Hello and welcome to the history page. After hearing the moving personal
testimony of Rafael Sainz last week, we shall resume our narrative where
we left off, with the splintered and rather ineffectual five-week period
of Republican rule. Readers will recall from our instalment two weeks
ago that the combined militias of Bayo and Uribarry initiated their
occupation with a rampage of the island’s rural churches and the
targeted killings of twenty-one local clergymen. Given the traditional
Ibicenco reverence towards all things religious, it was only natural
that these deeds did not generate a high degree of solidarity between
the islanders and their new warlords. Consequently, the latter’s
attempts at restructuring local economy and political life met with
apathy at best and a stony wall of resistance in the majority of cases.
Also
in operation in these early days of Republican occupation was a bitter
power struggle between Bayo and Uribarry as to which of the two men
would assume maximum leadership in the aftermath of invasion. Bayo
condemned the undisciplined methods and indiscriminate sackings that
characterized Uribarry’s motley recruits and made it clear that he would
not allow such practices to continue. Unwilling to play second fiddle to
Bayo’s military superiority, Uribarry and his troops withdrew from Ibiza
on 10th August to return to their home turf of Valencia.

================

» **What you need to do**
Write out the passage on Republican rule in Ibiza word for word, from "Hello and welcome" up to and including "majority of cases.".

================

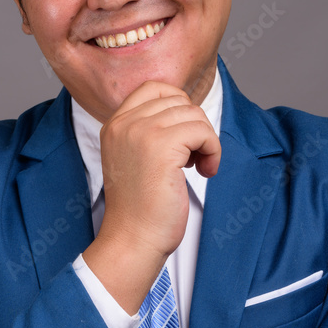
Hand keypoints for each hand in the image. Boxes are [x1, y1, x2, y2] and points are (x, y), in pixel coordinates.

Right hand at [83, 80, 220, 312]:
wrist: (133, 239)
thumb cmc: (141, 208)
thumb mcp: (135, 159)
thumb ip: (150, 132)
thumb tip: (187, 113)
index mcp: (115, 124)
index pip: (154, 88)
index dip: (179, 105)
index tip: (185, 138)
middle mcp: (124, 123)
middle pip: (178, 100)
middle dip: (195, 126)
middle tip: (193, 158)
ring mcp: (141, 132)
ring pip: (194, 115)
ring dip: (206, 141)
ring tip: (200, 167)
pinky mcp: (162, 147)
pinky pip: (203, 132)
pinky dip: (213, 151)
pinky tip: (206, 172)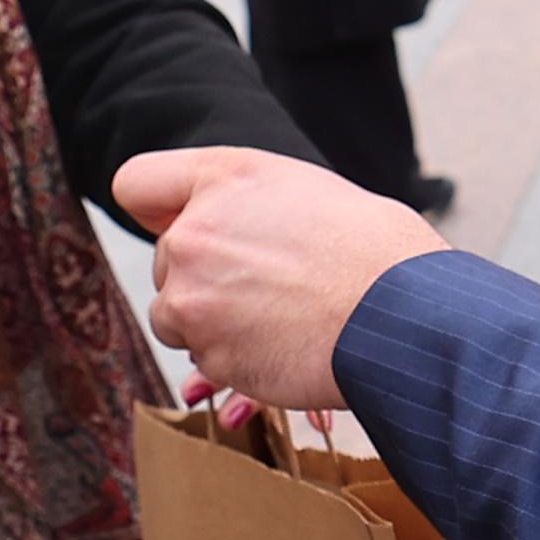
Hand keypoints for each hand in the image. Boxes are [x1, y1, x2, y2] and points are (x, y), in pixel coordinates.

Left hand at [118, 146, 445, 405]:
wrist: (404, 314)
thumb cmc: (373, 249)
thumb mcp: (302, 189)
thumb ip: (235, 198)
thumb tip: (190, 225)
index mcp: (221, 180)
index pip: (136, 183)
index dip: (158, 207)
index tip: (180, 222)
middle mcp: (192, 235)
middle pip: (167, 262)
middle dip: (204, 275)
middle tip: (272, 282)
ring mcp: (193, 301)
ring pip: (177, 317)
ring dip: (213, 322)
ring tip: (282, 315)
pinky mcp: (209, 355)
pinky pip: (208, 360)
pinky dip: (240, 358)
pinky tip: (288, 342)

================

» **Result of the task**
Hello and welcome to the history page. After hearing the moving personal
testimony of Rafael Sainz last week, we shall resume our narrative where
we left off, with the splintered and rather ineffectual five-week period
of Republican rule. Readers will recall from our instalment two weeks
ago that the combined militias of Bayo and Uribarry initiated their
occupation with a rampage of the island’s rural churches and the
targeted killings of twenty-one local clergymen. Given the traditional
Ibicenco reverence towards all things religious, it was only natural
that these deeds did not generate a high degree of solidarity between
the islanders and their new warlords. Consequently, the latter’s
attempts at restructuring local economy and political life met with
apathy at best and a stony wall of resistance in the majority of cases.